At a technological level, its selecting the right technology platform to ensure you don’t back yourself into a corner.
Any organisation operating today will generate a tremendous amount of data, often to an extent where it’s unrealistic to manage it with a traditional approach to CMS’s or analytics. This is because data analytic platforms tend to live in their own hardware/software stacks and the data they use will be accessed through direct-attached storage (DAS).
A lot of analytic platforms though (Splunk, Hadoop, TensorFlow etc) like to ‘own’ their data which means for any large scale digital transformation, wholesale data consolidation and migration becomes essential before you can run any really cool analytics, AI or ML on it.
Benefiting From Data Gravity
The first thing you’ll need to realise with data gravity is that you can’t stop it. Much as gravity is a fundamental law of physics, data gravity is a phenoma to be understand and used to inform your digital transformation.
Choose a platform such as Azure that has a range data storage option such as Azure SQL, DataLake, CosmoDB; data processing options such as Databricks, Python, Data Factory; data visualisation and analysis options such as PowerBI, Python, Azure Analysis; and AI capabilities in Azure ML; to let you build an architecture for consolidating your data in a way that lets you start small but scaling up fast. Once in place your organisation will be in a much stronger position to bring advanced analytics and AI to bear on it.
System Scalability For Data Gravity
It should be an obvious point (but it’s normally the obvious ones that get overlooked isn’t it?); when architecting out a system or network with the idea of data gravity its core feature should be scalability.
If the whole point is to gather data at exponential rates, then your architecture will need to be able to handle that. You’ll also want a solution in which personnel and infrastructure costs don’t scale with your increases in data.

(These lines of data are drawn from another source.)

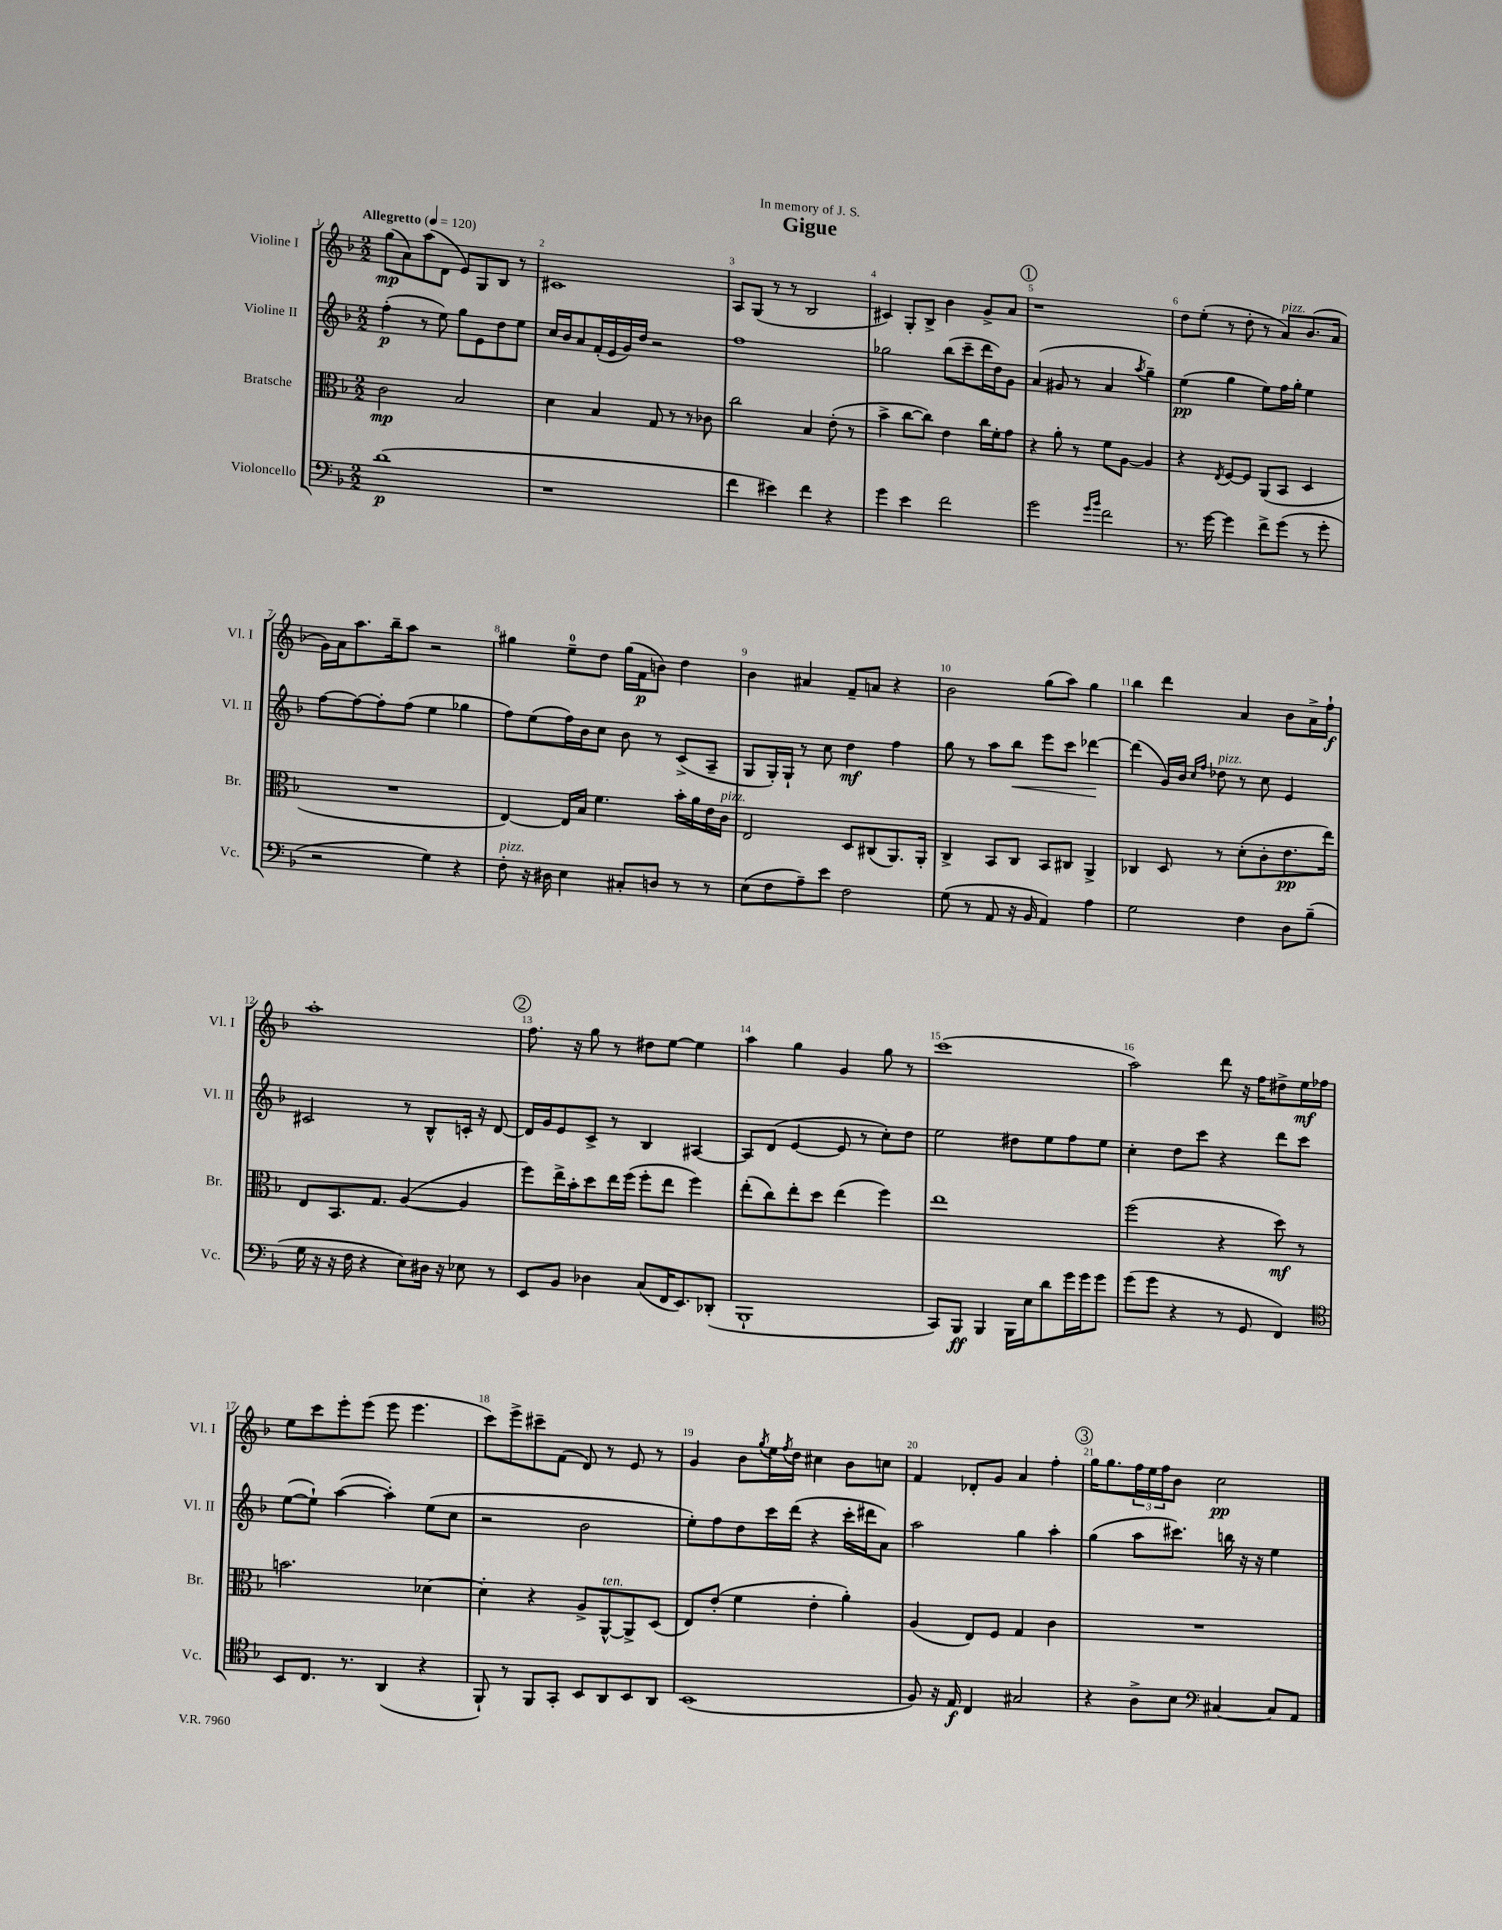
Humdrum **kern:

**kern	**kern	**kern	**kern
*staff4	*staff3	*staff2	*staff1
*clefF4	*clefC3	*clefG2	*clefG2
*k[b-]	*k[b-]	*k[b-]	*k[b-]
*M2/2	*M2/2	*M2/2	*M2/2
*MM120	*MM120	*MM120	*MM120
(1d	2c\	(4ff'\	(8gg\L
.	.	.	8a\)
.	.	8r	(8aa\
.	.	8ee\)	8d\J
.	2B-/	8gg\L	8e/L)
.	.	8e\	8G/
.	.	8dd\	8B-/J
.	.	8ee\J	8r
=	=	=	=
1r	4d\	16cc/LL	1c#
.	.	16b-/J	.
.	.	8a/	.
.	4B-/	(16f'/L	.
.	.	16e/	.
.	.	16g/)	.
.	.	16dd/JJ	.
.	8G/	2r	.
.	8r	.	.
.	8r	.	.
.	8c-\	.	.
=	=	=	=
4f\	2cc\	1ff	8A/L
.	.	.	(8G/J
4e#\)	.	.	8r
.	.	.	8r
4f\	4B-/	.	2B-/
4r	(8e'\	.	.
.	8r	.	.
=	=	=	=
4g\	4b-^\	2gg-\	4c#/)
4e\	[8cc\L	.	8G'/L
.	8cc\]J)	.	8B-^/J
2f\	4e\	(8bb-\L	4b-\
.	.	8ccc~\	.
.	16cc\LL	16ddd\L	8g^/L
.	16f'\J	16dd\J)	.
.	8g\J	8g\J	8a/J
=	=	=	=
2g\	4r	(4a/	1r
.	8a'\	8g#/	.
.	8r	8r	.
16qqg/LL	.	.	.
16qqb-/JJ	.	.	.
2f\	8f\L	4a/	.
.	[8A\J	.	.
.	.	8qaa/	.
.	4A/]	4gg~\)	.
=	=	=	=
8.r	4r	(4ee\	8dd\L
.	.	.	(8ee'\J
[16g\	.	.	.
.	8qE/	.	.
4g\]	[8F/L	4gg\	8r
.	8F/]J	.	8dd'\
8f^\L	(8AA/L	8ee\L)	8r
(8g\J	8BB-/J	16ff\L	8a/L)
.	.	16gg'\JJ	.
8r	4D/	4ee\	(8.b-/
8g'\	.	.	.
.	.	.	16a/Jk
=	=	=	=
2r	1r	[8ff\L	16g\LL)
.	.	.	16a\J
.	.	8ff\_	8.aa\
.	.	8ff'\]	.
.	.	.	16bb-~\k
.	.	(8ff\J	8aa\J
4G\)	.	4ee\	2r
4r	.	4gg-\	.
=	=	=	=
8F'\	[4E/)	8ff\L)	4gg#\
16r	.	(8ee\	.
16D#\	.	.	.
4E\	16E/]LL	16ff\L)	8ee~\L
.	16B-/JJ	16b-\J	.
.	4.f\	8cc\J	8dd\J
8C#'/L	.	8b-\	(16gg#\LL
.	.	.	16f\J
8D/J	.	8r	8b\J)
8r	16b-'\LL	(8c^/L	4dd\
.	16a\	.	.
8r	16e\	8A~/J	.
.	16c\JJ	.	.
=	=	=	=
(8E\L	2E/	8G/L	4b-\
8F\	.	16G'/L)	.
.	.	16G`/JJ	.
8A~\)	.	8r	4a#/
8e\J	.	8cc\	.
2F\	8D/L	4dd\	8f~/L
.	(8C#/	.	8a/J
.	8.AA/)	4ff\	4r
.	16AA'/Jk	.	.
=	=	=	=
(8G\	4C^/	8gg\	2b-\
8r	.	8r	.
8AA/	8BB-/L	8aa\L	.
16r	8C/J	8bb-\J	.
16BB-/	.	.	.
4AA/)	8BB-/L	8eee\L	(8gg\L
.	8C#/J	8ccc\J	8aa\J)
4A\	4AA^/	[4ddd-\	4gg\
=	=	=	=
2G\	4C-/	(4ddd-\]	4bb-\
.	8D/	16g/LL)	4ddd\
.	.	16b-/JJ	.
.	.	16qqcc/LL	.
.	.	16qqff/JJ	.
.	8r	8dd-\	.
4F\	(8d'\L	8r	4a/
.	8c'\	8cc\	.
8D\L	8.e\	4e/	8b-\L
(8B-~\J	.	.	16a^\L
.	16ee\Jk)	.	16ff`\JJ
=	=	=	=
16G\	8E/L	2c#/	1aa'
16r	.	.	.
16r	8.BB-/	.	.
16F\	.	.	.
4r	.	.	.
.	8.G/J	.	.
8E\L)	([4A/	8r	.
16D#\Jk	.	8B-^^/L	.
16r	.	.	.
8E-\	4A/]	16c'/Jk	.
.	.	16r	.
8r	.	[8d/	.
=	=	=	=
8EE/L	8ff\L)	16d/]LL	8.ff\
.	.	16g/J	.
8BB-/J	16ee^\L	8e/	.
.	16b-'\J	.	16r
4D-\	8dd\	8c^/J	8gg\
.	16ee\L	8r	8r
.	(16ff\JJ	.	.
(8C/L	8ff'\L	4B-/	8dd#\L
16FF/K	8ee\J	.	[8ee\J
8.EE/)	.	.	.
.	4ff\)	[4A#/	4ee\]
(8DD-'/J	.	.	.
=	=	=	=
1BBB-`	(8ee'\L	8A#/]L	4aa\
.	8cc\)	(8d/J	.
.	8ee'\	[4e/	4gg\
.	8dd\J	.	.
.	(4ee\	8e/]	4g/
.	.	8r	.
.	4ff\)	8cc'\L)	8gg\
.	.	8dd\J	8r
=	=	=	=
8CC/L)	1ee	2ee\	(1ccc
8BBB-/J	.	.	.
4BBB-/	.	.	.
16BBB-\LL	.	8dd#\L	.
16E\J	.	.	.
8d\	.	8ee\	.
16g\L	.	8ff\	.
16g\J	.	.	.
8g\J	.	8ee\J	.
=	=	=	=
(8g\L	(2ff\	4cc'\	2aa\)
8g\J	.	.	.
4r	.	8dd\L	.
.	.	8ccc\J	.
8r	4r	4r	8ddd\
8GG/	.	.	16r
.	.	.	16ff\LK
4FF/)	8dd\)	8ddd\L	8dd#^\
.	8r	8ccc\J	16ee\L
.	.	.	16ff-\JJ
=	=	=	=
*clefC4	*	*	*
8BB-/L	2.b\	([8ee\L	8ee\L
8.C/J	.	8ee`\]J)	8ccc\
.	.	([4aa\	8eee'\
8.r	.	.	.
.	.	.	(8eee\J
(4AA/	.	4aa'\])	8eee\
.	.	.	4.eee\
4r	[4d-\	(8ee\L	.
.	.	8cc\J	.
=	=	=	=
8FF`/)	4d-'\]	2r	8ccc\L)
8r	.	.	8eee^\
8FF/L	4r	.	8ccc#~\
8GG'/J	.	.	(8f\J
8BB-/L	8A^/L	2b-\	8d/)
8AA/	[8AA^^/	.	8r
8BB-/	8AA^/]	.	8e/
8AA/J	(8D/J	.	8r
=	=	=	=
(1BB-	8E/L)	8ee'\L)	4g/
.	(8e'/J	8ff\	.
.	4f\	8dd\	8b-\L
.	.	.	8qgg/
.	.	16ccc\L	16ee\L
.	.	.	8qff/
.	.	(16ddd\JJ	16dd\JJ
.	4e'\	4r	4cc#\
.	4a'\)	16ccc'\LL	8b-\L
.	.	16ddd#\J	.
.	.	8a\J)	8cc\J
=	=	=	=
8F/)	(4A/	2aa\	4f/
16r	.	.	.
16E/	.	.	.
4C/	8E/L)	.	8d-'/L
.	8F/J	.	8g/J
2G#/	4G/	4gg\	4a/
.	4c\	4aa'\	4ff'\
=	=	=	=
4r	1r	(4gg\	16gg\LK
.	.	.	8.gg\
8A^\L	.	8aa\L	24ff\L
.	.	.	24ee\
.	.	.	24ff\J
8B-\J	.	8.ccc#\J)	8b-\J
*clefF4	*	*	*
[4C#/	.	.	2cc\
.	.	16bb\	.
.	.	16r	.
.	.	16r	.
8C#/]L	.	4ee\	.
8AA/J	.	.	.
==	==	==	==
*-	*-	*-	*-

This is where a Cloud Based solution becomes your friend and where cloudThing are happy to step in and advise you on your best course of action.
Future Proofing & Data Gravity
It sometimes feels like Data analytic apps and AI/ML platforms change on a weekly basis, which obviously needs to be considered for any end solution. The data must be accessible across multiple platforms, be built to open standards and adhere to compliance standards, including any your organisation currently use but also, any they might use in the future.

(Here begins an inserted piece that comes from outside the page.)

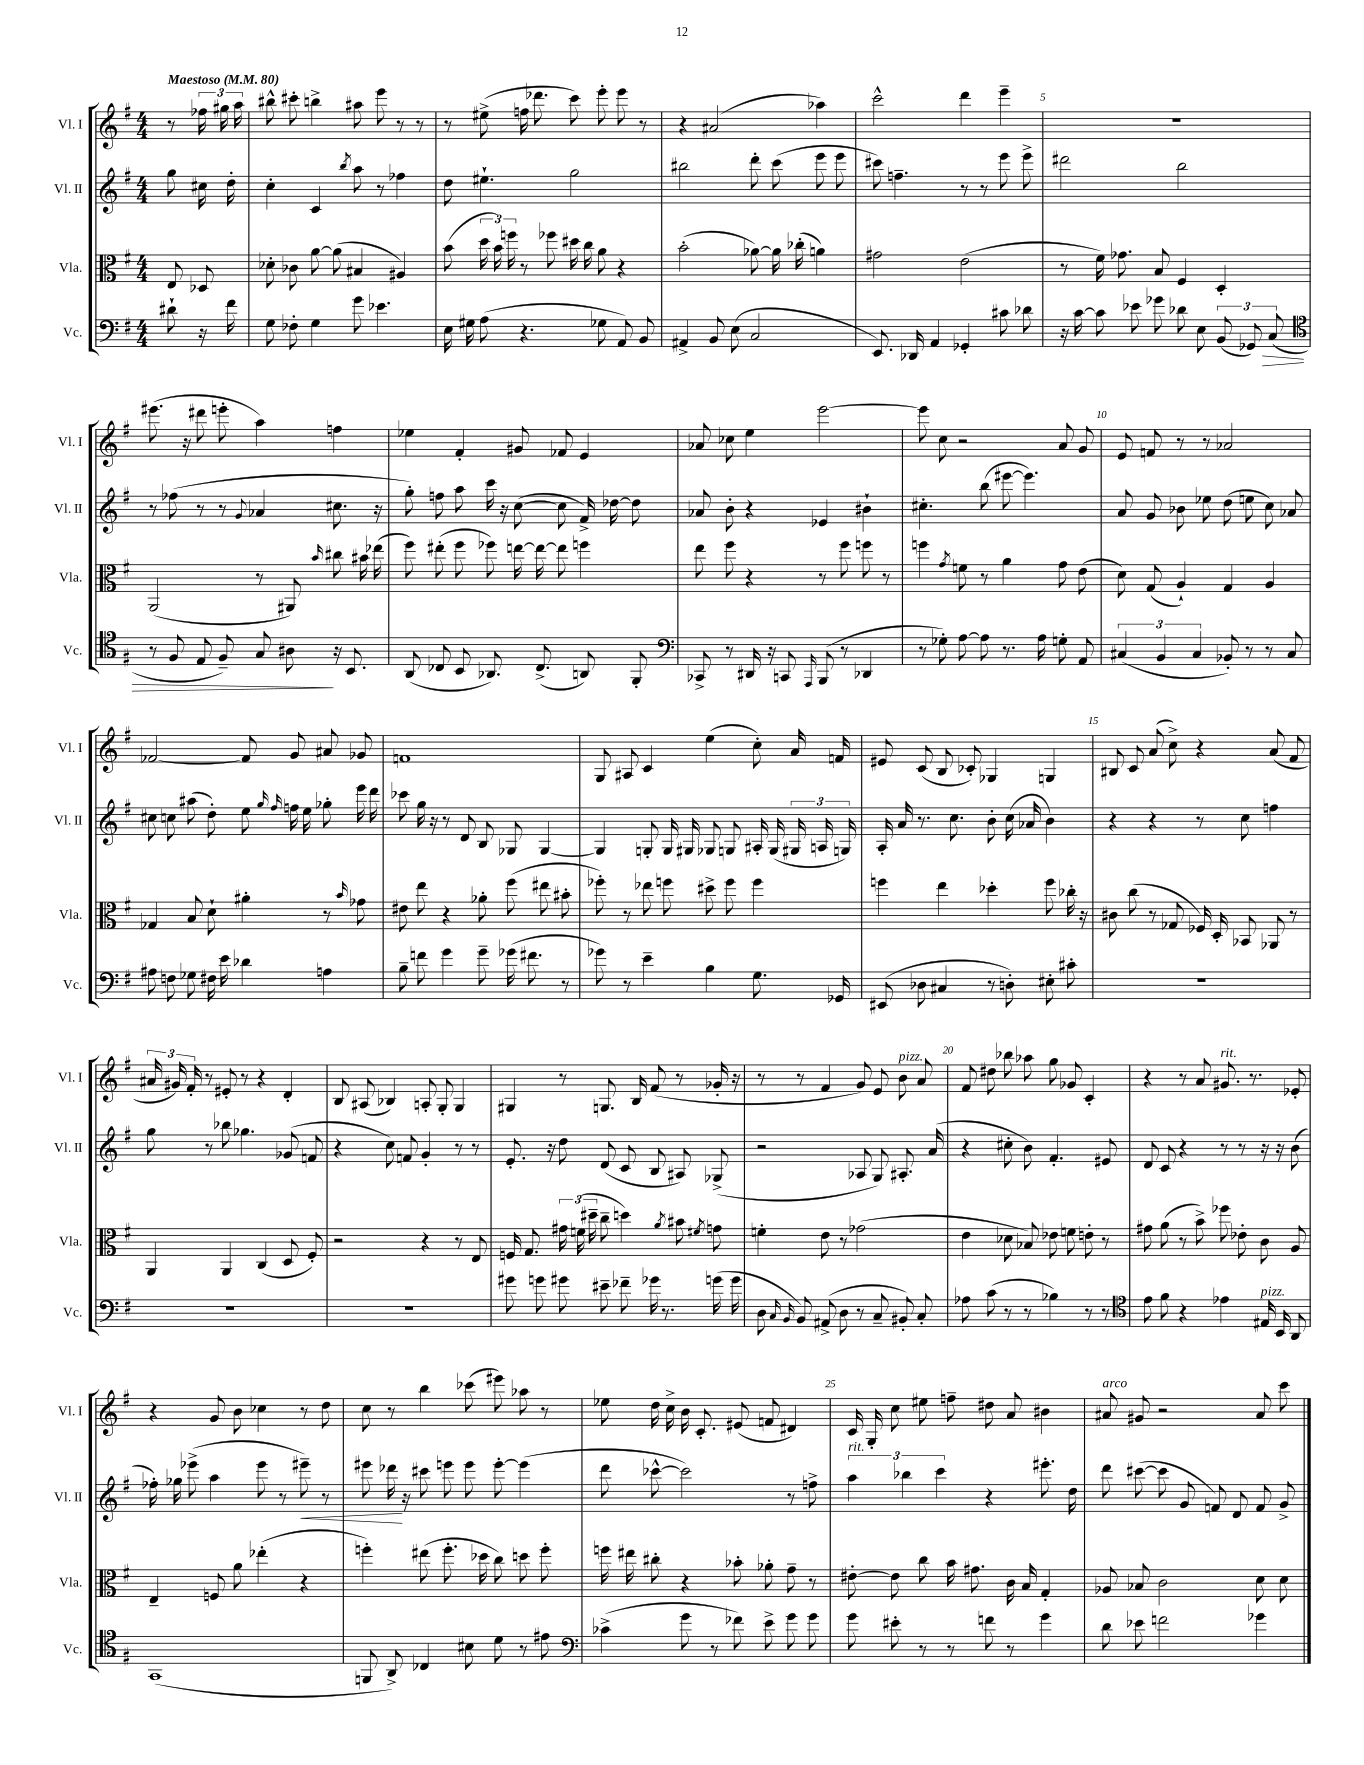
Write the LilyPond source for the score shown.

Data Gravity Key Take Away’s…
- Data Gravity will occur no matter what you do
- The more data you have in one place the more powerful it will become
- If your organisation’s data is spread around different, discrete, networks and systems it’ll be more costly to access and utilise, much harder to secure and exponentially harder to analyse as your transformation continues.
cloudThing’s recommend solutions based in Microsoft Azure. Data Lake is already architected to help you tame your data gravity by giving you tools such as Data Factory to perform ETL processes that fetch your data from disparate sources into one place.
Similarly CDS, part of PowerPlatform, allows you to centralise all your app data into one place to create maximum gravity for building your Apps, RPA, or BI from it.